Written task - Please revise the lines starting with the line containing "Generated Files" and going on through the end of the lines, changing "Branch" to "Commit" and leaving everything else unchanged.

Provided records -
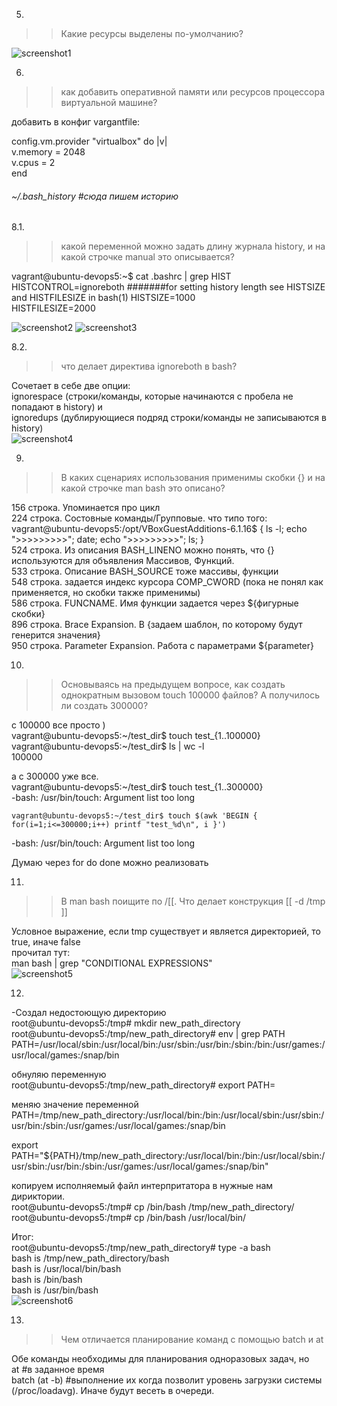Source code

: 5. 
>>Какие ресурсы выделены по-умолчанию?  

![screenshot1](https://gitlab.com/SobolevES/devops-netology/-/blob/main/pics/5.JPG)

6. 
>>как добавить оперативной памяти или ресурсов процессора виртуальной машине?

добавить в конфиг vargantfile:

config.vm.provider "virtualbox" do |v|  
  v.memory = 2048  
  v.cpus = 2  
end  



###### ~/.bash_history   #сюда пишем историю


8.1.
>>какой переменной можно задать длину журнала history, и на какой строчке manual это описывается?

vagrant@ubuntu-devops5:~$ cat .bashrc | grep HIST
HISTCONTROL=ignoreboth
#######for setting history length see HISTSIZE and HISTFILESIZE in bash(1)
HISTSIZE=1000  
HISTFILESIZE=2000  

![screenshot2](https://gitlab.com/SobolevES/devops-netology/-/blob/main/pics/HISTFILE&HISTFILESIZE.jpg)
![screenshot3](https://gitlab.com/SobolevES/devops-netology/-/blob/main/pics/HISTSIZE.jpg)

8.2.
>>что делает директива ignoreboth в bash?

 Сочетает в себе две опции:  
    ignorespace (строки/команды, которые начинаются с пробела не попадают в history) и  
    ignoredups (дублирующиеся подряд строки/команды не записываются в history)  
![screenshot4](https://gitlab.com/SobolevES/devops-netology/-/blob/main/pics/ignoreboth.jpg)


9. 
>>В каких сценариях использования применимы скобки {} и на какой строчке man bash это описано?  
    
156 строка. Упоминается про цикл  
224 строка. Состовные команды/Групповые. что типо того: vagrant@ubuntu-devops5:/opt/VBoxGuestAdditions-6.1.16$ { ls -l; echo ">>>>>>>>>"; date; echo ">>>>>>>>>"; ls; }  
524 строка. Из описания BASH_LINENO можно понять, что {} используются для объявления Массивов, Функций.  
533 строка. Описание BASH_SOURCE тоже массивы, функции  
548 строка. задается индекс курсора COMP_CWORD (пока не понял как применяется, но скобки также применимы)  
586 строка. FUNCNAME. Имя функции задается через ${фигурные скобки}  
896 строка. Brace Expansion. В {задаем шаблон, по которому будут генерится значения}  
950 строка. Parameter Expansion. Работа с параметрами ${parameter}  


10. 
>>Основываясь на предыдущем вопросе, как создать однократным вызовом touch 100000 файлов? А получилось ли создать 300000?

с 100000 все просто )  
    vagrant@ubuntu-devops5:~/test_dir$ touch test_{1..100000}  
    vagrant@ubuntu-devops5:~/test_dir$ ls | wc -l  
    100000  

а с 300000 уже все.  
    vagrant@ubuntu-devops5:~/test_dir$ touch test_{1..300000}  
    -bash: /usr/bin/touch: Argument list too long  


    vagrant@ubuntu-devops5:~/test_dir$ touch $(awk 'BEGIN { for(i=1;i<=300000;i++) printf "test_%d\n", i }')  
   -bash: /usr/bin/touch: Argument list too long  

Думаю через for do done можно реализовать 

11.
>>В man bash поищите по /\[\[. Что делает конструкция [[ -d /tmp ]]
   
Условное выражение, если tmp существует и является директорией, то true, иначе false  
   прочитал тут:  
man bash | grep "CONDITIONAL EXPRESSIONS"  
![screenshot5](https://gitlab.com/SobolevES/devops-netology/-/blob/main/pics/11.jpg)


12.
-Создал недостоющую директорию  
root@ubuntu-devops5:/tmp# mkdir new_path_directory  
root@ubuntu-devops5:/tmp/new_path_directory# env | grep PATH  
PATH=/usr/local/sbin:/usr/local/bin:/usr/sbin:/usr/bin:/sbin:/bin:/usr/games:/usr/local/games:/snap/bin  

обнуляю переменную  
root@ubuntu-devops5:/tmp/new_path_directory# export PATH=  

меняю значение переменной PATH=/tmp/new_path_directory:/usr/local/bin:/bin:/usr/local/sbin:/usr/sbin:/usr/bin:/sbin:/usr/games:/usr/local/games:/snap/bin  

export PATH="${PATH}/tmp/new_path_directory:/usr/local/bin:/bin:/usr/local/sbin:/usr/sbin:/usr/bin:/sbin:/usr/games:/usr/local/games:/snap/bin"  

копируем исполняемый файл интерпритатора в нужные нам дириктории.  
root@ubuntu-devops5:/tmp# cp /bin/bash /tmp/new_path_directory/  
root@ubuntu-devops5:/tmp# cp /bin/bash /usr/local/bin/  


Итог:  
root@ubuntu-devops5:/tmp/new_path_directory# type -a bash  
bash is /tmp/new_path_directory/bash  
bash is /usr/local/bin/bash  
bash is /bin/bash  
bash is /usr/bin/bash  
![screenshot6](https://gitlab.com/SobolevES/devops-netology/-/blob/main/pics/12.jpg)  


13. 
>>Чем отличается планирование команд с помощью batch и at

Обе команды необходимы для планирования одноразовых задач, но  
  at             #в заданное время   
  batch (at -b)  #выполнение их когда позволит уровень загрузки системы (/proc/loadavg). Иначе будут весеть в очереди.  





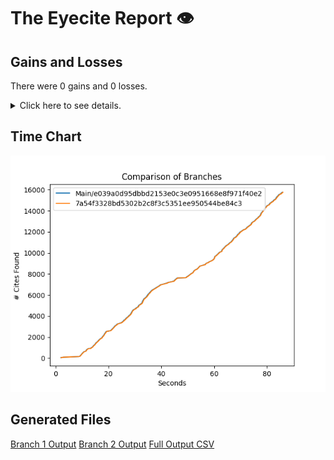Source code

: # The Eyecite Report :eye:



Gains and Losses
---------
There were 0 gains and 0 losses.

<details>
<summary>Click here to see details.</summary>

|     id     |  Gain  |  Loss  |
| ---------- | ------ | ------ |


</details>



Time Chart
---------

![image](https://raw.githubusercontent.com/freelawproject/eyecite/artifacts/265/results/chart.png)


Generated Files
---------

[Branch 1 Output](https://raw.githubusercontent.com/freelawproject/eyecite/artifacts/265/results/e039a0d95dbbd2153e0c3e0951668e8f971f40e2.json)
[Branch 2 Output](https://raw.githubusercontent.com/freelawproject/eyecite/artifacts/265/results/7a54f3328bd5302b2c8f3c5351ee950544be84c3.json)
[Full Output CSV ](https://raw.githubusercontent.com/freelawproject/eyecite/artifacts/265/results/output.csv)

Solution to this task -
Generated Files
---------

[Commit 1 Output](https://raw.githubusercontent.com/freelawproject/eyecite/artifacts/265/results/e039a0d95dbbd2153e0c3e0951668e8f971f40e2.json)
[Commit 2 Output](https://raw.githubusercontent.com/freelawproject/eyecite/artifacts/265/results/7a54f3328bd5302b2c8f3c5351ee950544be84c3.json)
[Full Output CSV ](https://raw.githubusercontent.com/freelawproject/eyecite/artifacts/265/results/output.csv)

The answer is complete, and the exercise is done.